After the University of Pittsburgh participated in 2015 and 2019 American Association of Universities climate surveys, administrators learned they needed to build more student awareness about the prevalence of sexual violence on campus and university resources available for survivors in order to encourage them to come forward, said Katie Pope, associate vice chancellor for civil rights and Title IX.
Underreporting of incidents by college students remains a top issue identified by a 2019 multicampus survey conducted by the AAU. The 2019 survey found that about one-third of women at Pitt who said they were penetrated with physical force or were unable to give consent to a sexual act did not contact any university support services. Two top reasons they provided for not reporting the assaults were that they felt the incident “was not serious enough” and felt “embarrassed, ashamed, or that it would be too emotionally difficult,” according to a report about the survey results.
Pope said an It’s On Us PA grant helped fund a campus display as part of the Clothesline Project, a campaign to bring attention to the issue of sexual violence against women that has been staged at many campuses nationwide. Sexual assault survivors are invited to express their experience on a T-shirt, which is displayed for others to see and get a grasp of the pervasiveness of the violence.
“We used those funds, in part, to do some of that awareness-building to help … visually demonstrate the impact of sexual assault on members of college campus community,” Pope said. “The goal is to get the number of incidents to zero. But the reality is that before we can get there, we’ve got to get people to come in and talk about what they have experienced.”
Kristy Trautmann, executive director of the FISA Foundation, a philanthropic organization based in southwestern Pennsylvania that funds efforts to improve the lives of women, girls and people with disabilities, said the It’s On Us PA campaign has gone beyond just giving dollars to campuses to address sexual violence.
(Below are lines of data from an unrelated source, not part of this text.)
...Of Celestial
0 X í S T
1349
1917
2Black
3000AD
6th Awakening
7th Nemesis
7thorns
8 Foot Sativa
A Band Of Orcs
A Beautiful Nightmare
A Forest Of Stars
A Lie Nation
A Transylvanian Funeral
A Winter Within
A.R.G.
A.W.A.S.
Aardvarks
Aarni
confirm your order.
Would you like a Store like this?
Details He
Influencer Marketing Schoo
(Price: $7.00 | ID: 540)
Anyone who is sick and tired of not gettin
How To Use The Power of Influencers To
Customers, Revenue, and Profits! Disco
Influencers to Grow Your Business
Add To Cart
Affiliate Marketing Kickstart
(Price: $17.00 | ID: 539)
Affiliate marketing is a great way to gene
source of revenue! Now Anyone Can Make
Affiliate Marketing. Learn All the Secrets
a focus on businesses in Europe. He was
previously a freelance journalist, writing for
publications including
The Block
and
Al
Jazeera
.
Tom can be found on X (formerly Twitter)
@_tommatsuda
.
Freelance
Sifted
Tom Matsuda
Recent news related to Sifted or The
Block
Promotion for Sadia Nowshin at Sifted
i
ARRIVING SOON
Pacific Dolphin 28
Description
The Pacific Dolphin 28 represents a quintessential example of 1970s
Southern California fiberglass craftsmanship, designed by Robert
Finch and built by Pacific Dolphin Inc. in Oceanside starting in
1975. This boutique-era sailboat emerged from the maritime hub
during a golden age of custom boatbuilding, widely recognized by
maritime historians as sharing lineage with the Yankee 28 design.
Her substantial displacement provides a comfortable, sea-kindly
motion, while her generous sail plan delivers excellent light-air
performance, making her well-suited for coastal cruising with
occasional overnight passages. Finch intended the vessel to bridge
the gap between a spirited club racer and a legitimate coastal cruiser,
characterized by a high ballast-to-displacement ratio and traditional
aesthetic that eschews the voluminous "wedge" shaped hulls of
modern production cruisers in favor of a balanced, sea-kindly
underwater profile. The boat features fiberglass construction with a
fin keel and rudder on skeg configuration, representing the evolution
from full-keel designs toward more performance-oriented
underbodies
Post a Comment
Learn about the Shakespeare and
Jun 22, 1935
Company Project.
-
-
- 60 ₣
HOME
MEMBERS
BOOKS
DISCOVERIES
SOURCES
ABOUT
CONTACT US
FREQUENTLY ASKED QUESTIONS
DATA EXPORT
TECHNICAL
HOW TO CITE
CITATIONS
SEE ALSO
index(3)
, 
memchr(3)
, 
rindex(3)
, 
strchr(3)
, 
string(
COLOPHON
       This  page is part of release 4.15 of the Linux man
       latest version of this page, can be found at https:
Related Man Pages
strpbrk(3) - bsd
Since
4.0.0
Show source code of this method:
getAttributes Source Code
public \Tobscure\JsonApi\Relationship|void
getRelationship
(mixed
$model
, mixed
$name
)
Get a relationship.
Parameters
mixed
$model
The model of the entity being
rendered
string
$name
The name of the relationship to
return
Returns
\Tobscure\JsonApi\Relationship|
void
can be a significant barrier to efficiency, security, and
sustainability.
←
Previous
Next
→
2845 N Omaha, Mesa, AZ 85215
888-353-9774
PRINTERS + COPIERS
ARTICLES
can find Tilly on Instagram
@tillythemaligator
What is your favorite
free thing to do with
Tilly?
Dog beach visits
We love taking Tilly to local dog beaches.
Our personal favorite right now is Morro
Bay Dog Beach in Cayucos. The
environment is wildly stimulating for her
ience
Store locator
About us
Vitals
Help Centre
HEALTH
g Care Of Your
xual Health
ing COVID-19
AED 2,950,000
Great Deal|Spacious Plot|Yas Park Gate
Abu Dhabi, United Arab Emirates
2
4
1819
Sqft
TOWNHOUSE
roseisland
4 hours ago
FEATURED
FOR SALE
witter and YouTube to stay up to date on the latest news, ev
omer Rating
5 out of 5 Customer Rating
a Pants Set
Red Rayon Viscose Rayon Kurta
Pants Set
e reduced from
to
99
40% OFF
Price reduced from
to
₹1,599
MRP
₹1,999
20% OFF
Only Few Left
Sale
Wolf has kept a spotlight on the issue and promoted state and regional collaboration in a nonpartisan way, despite the political polarization of campus sexual assault at the national level, Trautmann said.
“To have the governor’s office really continue to focus year in and year out on sexual violence as a critical public health issue, public safety issue, justice issue, makes a huge difference,” she said.
Kane, the Pennsylvania higher education department official, said the campaign has emphasized and codified protections for Pennsylvania students that many felt were lost with DeVos’s regulatory changes to Title IX, which went into effect in 2020. It maintains a level of consistence for administrators, students, faculty and staff members and other campus stakeholders who have had to make dramatic changes to federally enforced policies in the wake of the DeVos regulations, which the Biden administration has indicated it plans to reverse within the next couple of years, she said.
“If it’s not going to now be part of the federal regulations, then we need to make it part of our state law or regulations,” Kane said. “Ideally, we would have the federal and the state aligned and everyone providing protections. But that’s not the way it is, at least not the way we see it at the moment.”